Training policies with varying numbers of swarm agents and different approaches to reward shaping showed results that conclude the ability of DRL policies to improve on the goal metric of a complex task in realistic on-orbit simulation. The policies learned to improve from kilometer-level mean error in the triangulation with random actions, to centimeter-level error in average evaluation scenarios. The policies were able to adjust to many edge cases that would rarely, if at all, be experienced during training, and even perform well in cases that were never seen during training such as additional maneuvers from the target.
In addition, implementing fuel-saving reward shaping was shown effective, lowering fuel use by two-thirds, with minimal impact on performance in most cases. The fuel-saving policy served to also dampen the system, proving advantageous in certain scenarios and behavior that may be more desirable depending on potential user needs.
Different power levels of optics were also explored and compared, which may give insight to hardware needs for similar scenarios at this orbit regime and distances between spacecraft. Future work includes further exploration methods for performance with low-powered sensors that might be used on very small satellites in large numbers—a highly scalable swarm.

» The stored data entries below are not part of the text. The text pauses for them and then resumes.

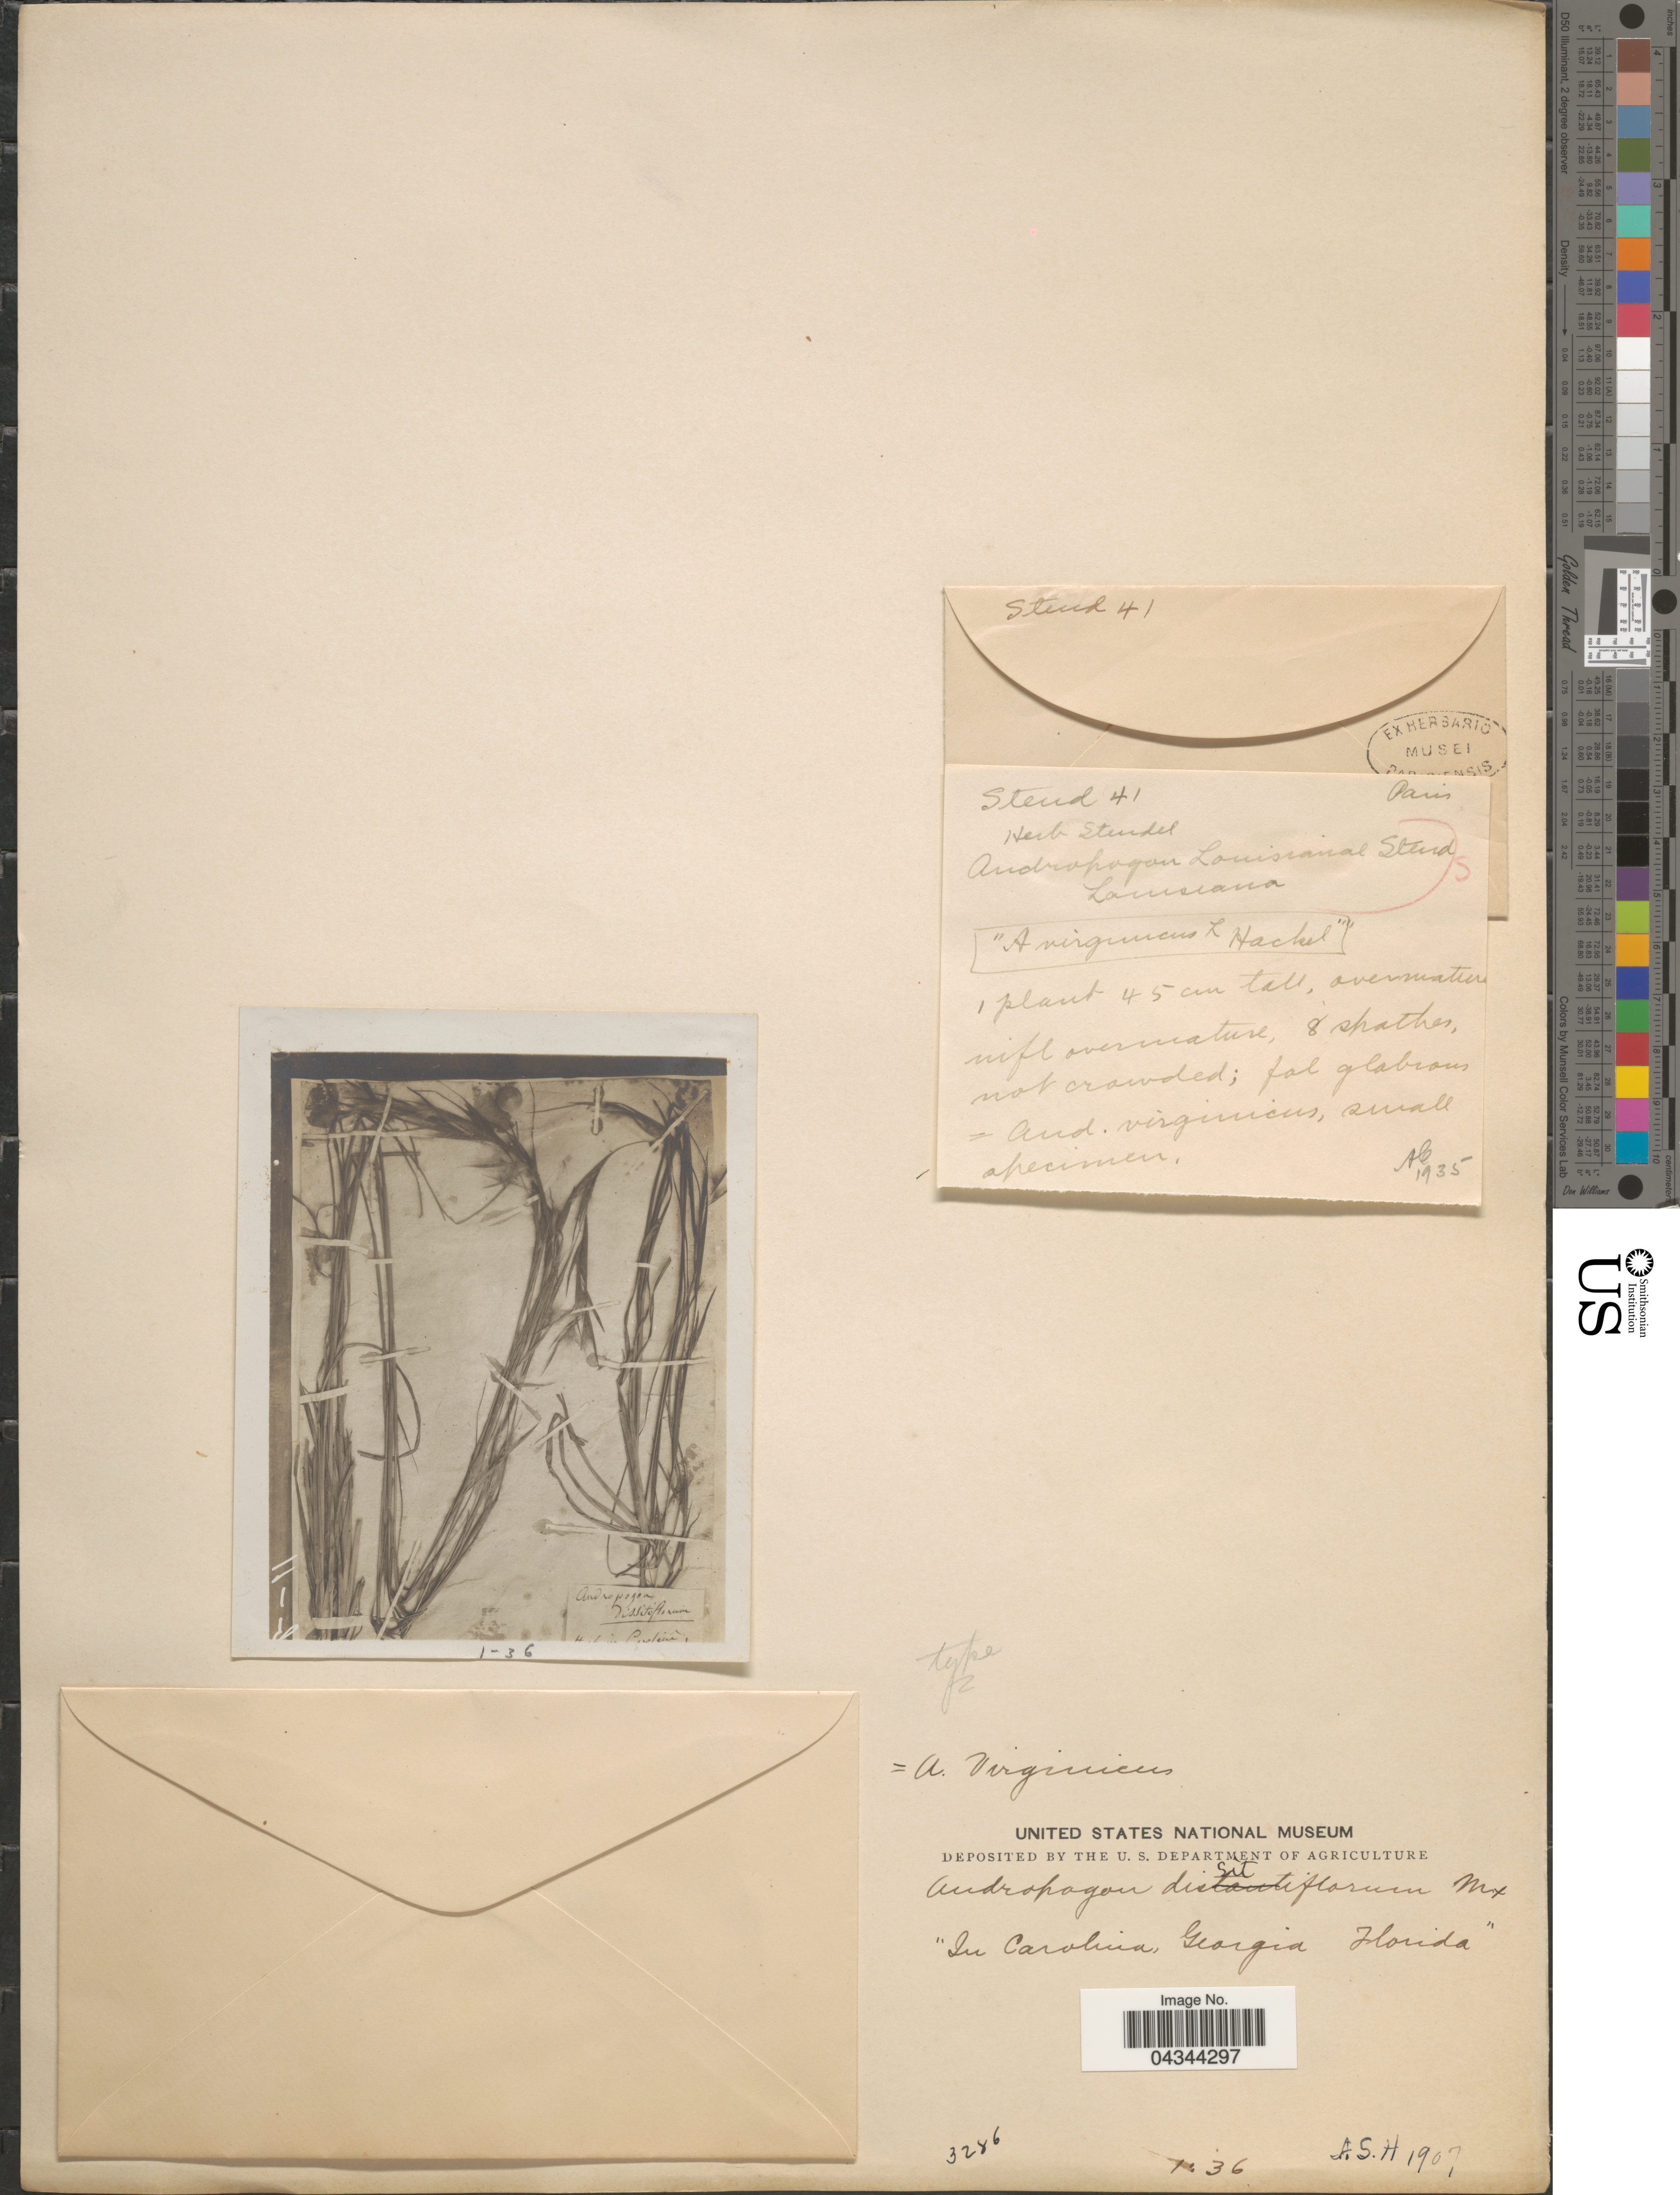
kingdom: Plantae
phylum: Tracheophyta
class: Liliopsida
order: Poales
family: Poaceae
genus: Andropogon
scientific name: Andropogon virginicus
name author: L.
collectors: A. H.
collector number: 3286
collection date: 1907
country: United States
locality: In Carolina, Georgia. Florida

To achieve greater levels of scaling and flexibility, future work also includes decoupling the number of agents in the swarm from the DRL model. Though the policies control each agent individually and with the same strategy, the observation spaces couple the number of partner agents to the policy in this research. This in turn makes the number of agents fixed to the policy once trained and is not ideal for flexibility in the concept of a swarm. Future work will decouple the agents from the observation space to allow the swarm to scale to any number of available platforms.
Overall, the work herein represents an important initial step to improved autonomy in on-orbit proximity operations.
Footnotes
Funding
The author(s) disclosed receipt of the following financial support for the research, authorship, and/or publication of this article: The authors received financial support for the research in this article from the Air Force Research Laboratory, Space Vehicles Directorate, Kirtland AFB, NM, USA.